Input for this task:
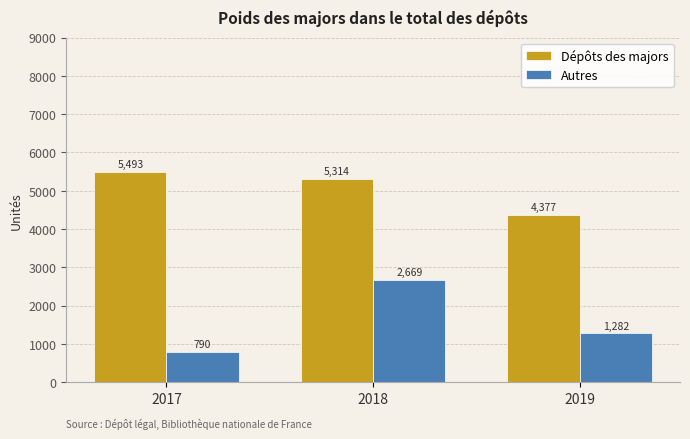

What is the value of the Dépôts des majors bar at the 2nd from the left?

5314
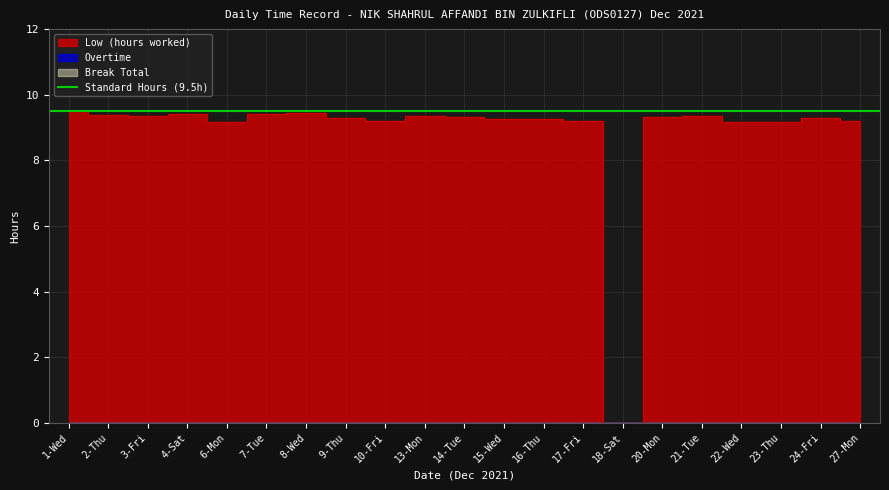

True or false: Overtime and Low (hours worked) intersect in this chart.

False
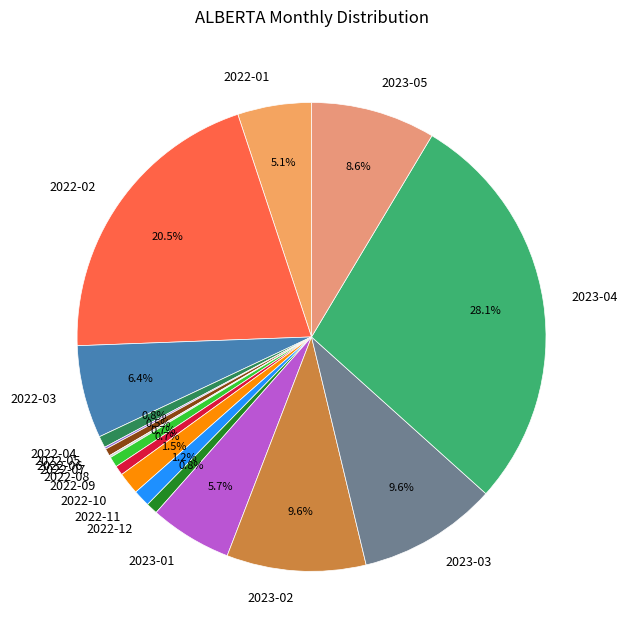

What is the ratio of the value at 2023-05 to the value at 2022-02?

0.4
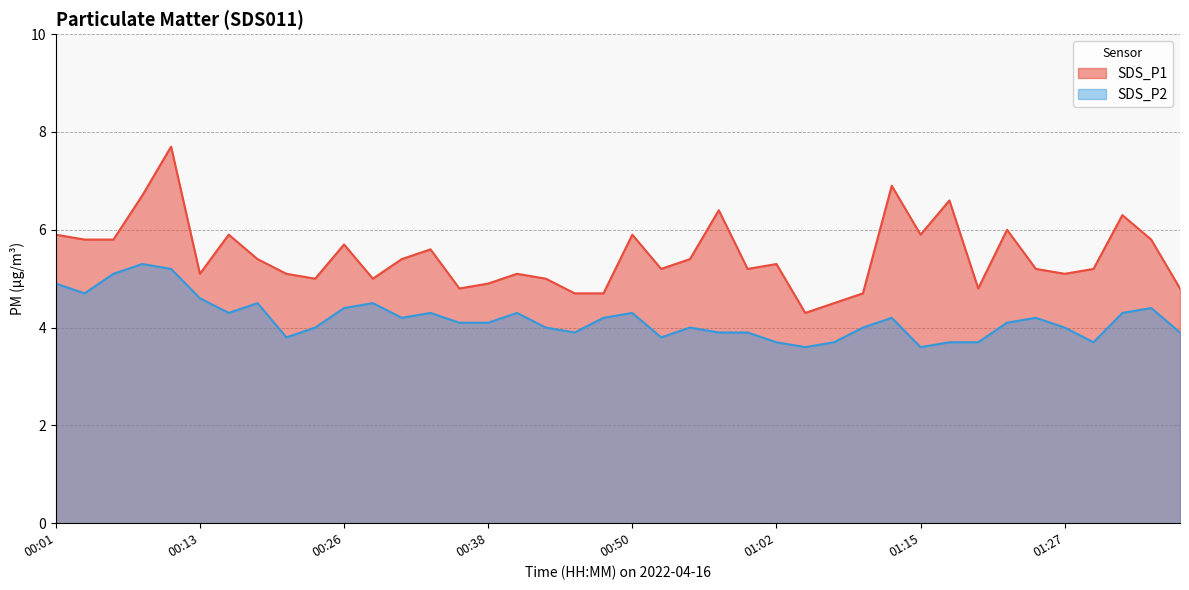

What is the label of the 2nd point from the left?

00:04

---

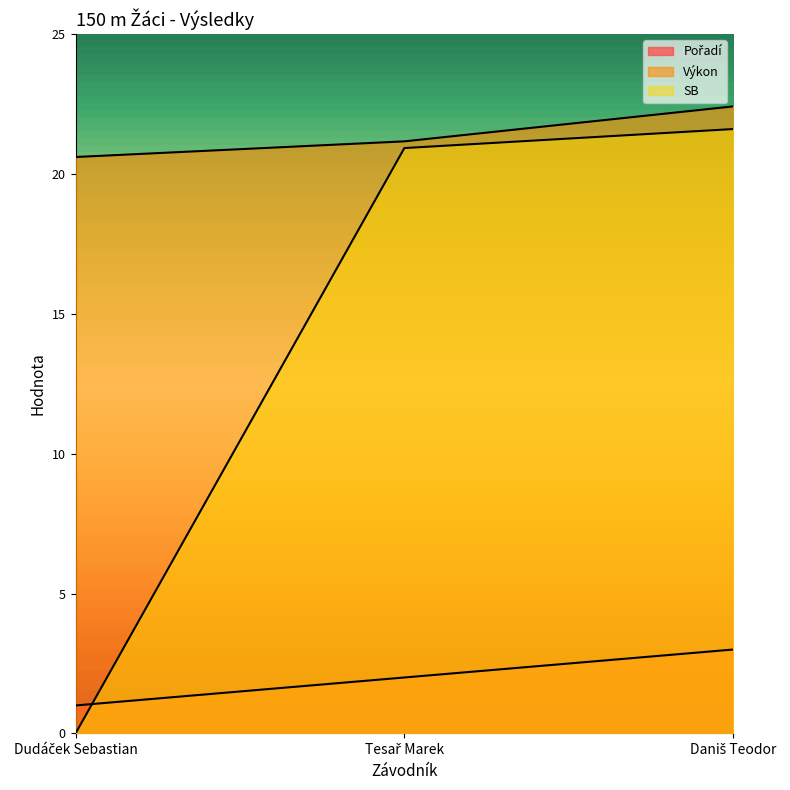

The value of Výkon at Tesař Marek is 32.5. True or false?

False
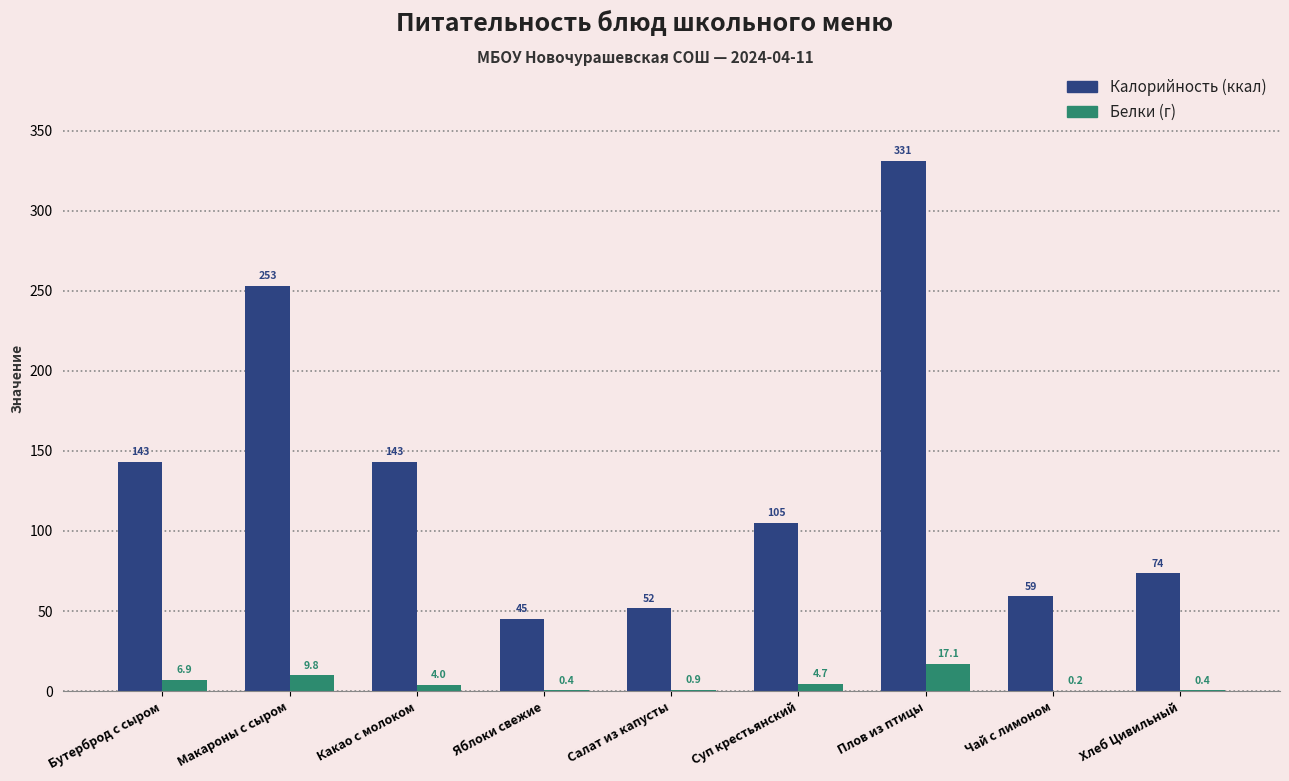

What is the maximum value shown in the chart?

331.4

...

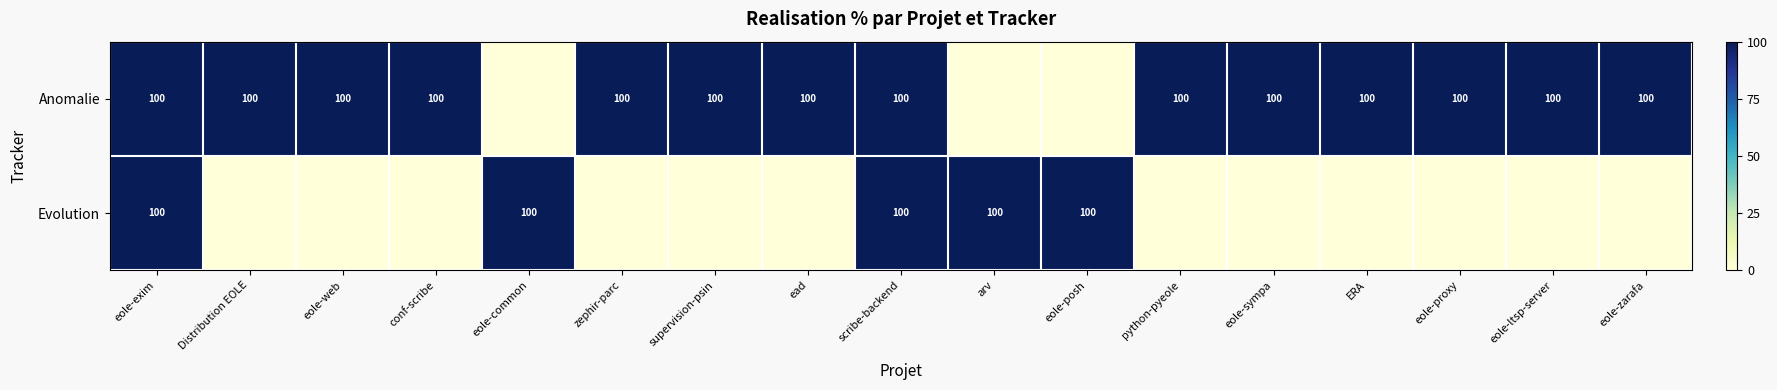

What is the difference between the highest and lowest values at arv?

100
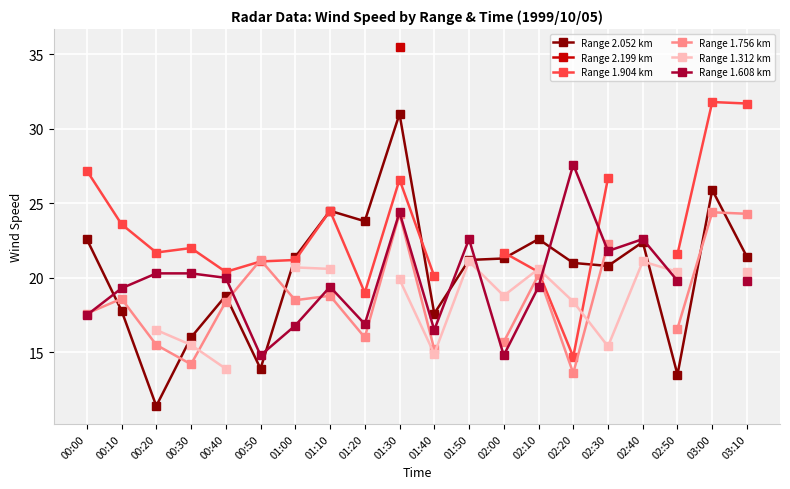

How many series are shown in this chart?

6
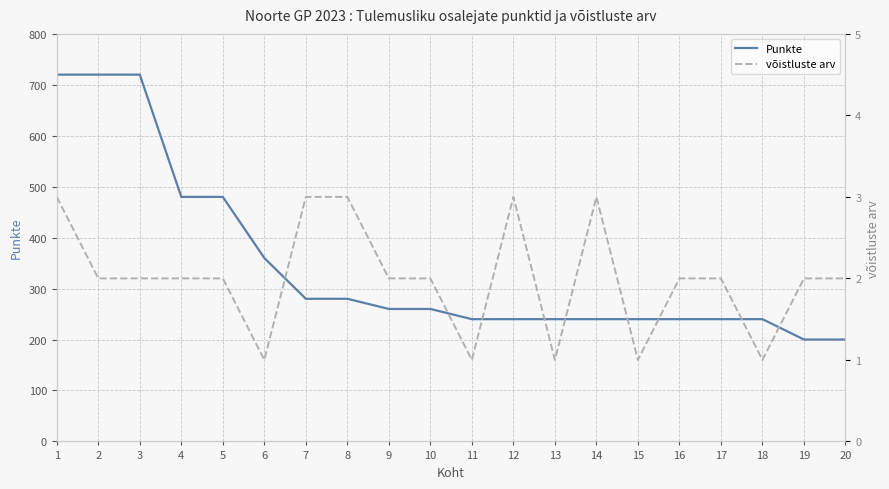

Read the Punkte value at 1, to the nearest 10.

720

Goal of the exercise: Count the lines in the items above that contain the string "from", matching case exactly, and give only that number.

Answer: 2